### Problem details:
Could you quote the Galaxy S II text word for word, starting at "Boost Mobile began" and ending at "4.1.2 Jelly Bean."?

### Passage:
-------------------------
Boost Mobile began the Galaxy S II 4G on 6 September 2012 for $369.99. Virgin Mobile USA began offering the Galaxy S II 4G on 15 November 2012 for $369.99.

In March 2013, the Boost Mobile and Virgin Mobile variants were also updated along with Sprint's to Android 4.1.2 Jelly Bean.

====T-Mobile – Model SGH-T989====
T-Mobile USA began taking pre-orders for its variant (Model SGH-T989) of the Galaxy S II on 11 October 2011 and began selling it in stores on 12 October 2011. Prior to its release, T-Mobile's variant of the device was code named "Hercules" by Samsung.

The T-Mobile variant has important key differences from the "International" version of the Galaxy S II. The T-Mobile variant uses a 1.5 GHz dual-core Qualcomm APQ8060 (S3) Snapdragon processor, as opposed to the 1.2 GHz dual-core Exynos processor of the International version because the Exynos processor is not compatible with T-Mobile's 42 Mbit/s HSPA+ network. The cellular radio of the T-Mobile supports UMTS bands I (2100 MHz), II (1900 MHz), IV (1700 MHz) and V (850 MHz). The display of the T-Mobile variant, at 4.52 inches, is larger than that of the international version. The T-Mobile variant features four touch-capacitive buttons as opposed to the three-button hardware/capacitive combination found on the international version, this variant of the smartphone uses the powerful Adreno-220 series GPU and supports up to version 4.4.4–based ROMs of the Android OS The T-Mobile variant, like the AT&T variant, supports Near Field Communications (NFC) integrated in the battery, which has 6.85Wh capacity.

As of 8 March 2013, the T-Mobile variant can be updated to Android 4.1.2 "Jelly Bean" using Samsung Kies.

====U.S. Cellular – Model SCH-R760====
U.S. Cellular's variant (Model SCH-R760) is equivalent to the Sprint variant, except for one specification; the U.S. Cellular variant does not include a 2500 MHz WiMax radio.

==Galaxy S II Plus==
The Galaxy S II Plus (model GT-I9105/P) was announced in CES 2013. The phone has a Broadcom BCM28155 SoC with a 1.2 GHz dual-core processor and a VideoCore IV HW GPU instead of the Mali 400MP in the original Galaxy S II. Both the original and the "Plus" have 1 GB of RAM, but the latter only has 8 GB of internal storage, half that of the original, of which the operating system takes a significant cut. It uses a hyperglazed plastic body (the same as the Galaxy S III) and is available in Chic White and Dark Blue. The phone originally ran on Android 4.1.2 "Jelly Bean" with Samsung's TouchWiz Nature UX. An update to Android 4.2.2 was made available. Also released was a I9105P model, which supports NFC.
-------------------------
### Source information:
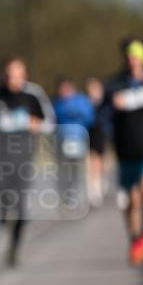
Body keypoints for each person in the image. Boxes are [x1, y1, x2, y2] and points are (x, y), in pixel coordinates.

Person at [0, 58, 56, 266]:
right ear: (3, 74)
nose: (12, 78)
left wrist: (36, 124)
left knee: (21, 206)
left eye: (16, 73)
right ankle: (4, 216)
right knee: (4, 200)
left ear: (24, 75)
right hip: (0, 158)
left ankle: (14, 248)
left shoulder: (33, 94)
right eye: (8, 74)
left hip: (24, 156)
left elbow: (49, 123)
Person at [106, 39, 143, 265]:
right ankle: (134, 238)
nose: (132, 61)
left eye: (136, 56)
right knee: (131, 199)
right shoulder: (116, 84)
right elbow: (102, 113)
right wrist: (111, 105)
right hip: (126, 148)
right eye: (129, 57)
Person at [52, 76, 94, 214]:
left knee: (75, 167)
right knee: (62, 169)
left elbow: (89, 117)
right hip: (60, 139)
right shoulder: (56, 103)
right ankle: (65, 193)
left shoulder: (81, 100)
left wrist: (74, 113)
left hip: (77, 139)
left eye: (66, 89)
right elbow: (52, 120)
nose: (63, 92)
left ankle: (73, 193)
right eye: (61, 89)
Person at [84, 76, 113, 208]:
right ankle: (94, 189)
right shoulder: (86, 102)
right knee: (92, 160)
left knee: (101, 161)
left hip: (103, 133)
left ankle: (101, 180)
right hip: (90, 133)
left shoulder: (106, 101)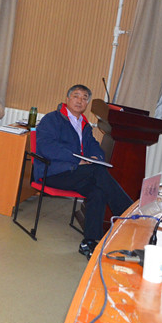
-------------------------
### Result of this exercise:
Boost Mobile began the Galaxy S II 4G on 6 September 2012 for $369.99. Virgin Mobile USA began offering the Galaxy S II 4G on 15 November 2012 for $369.99.

In March 2013, the Boost Mobile and Virgin Mobile variants were also updated along with Sprint's to Android 4.1.2 Jelly Bean.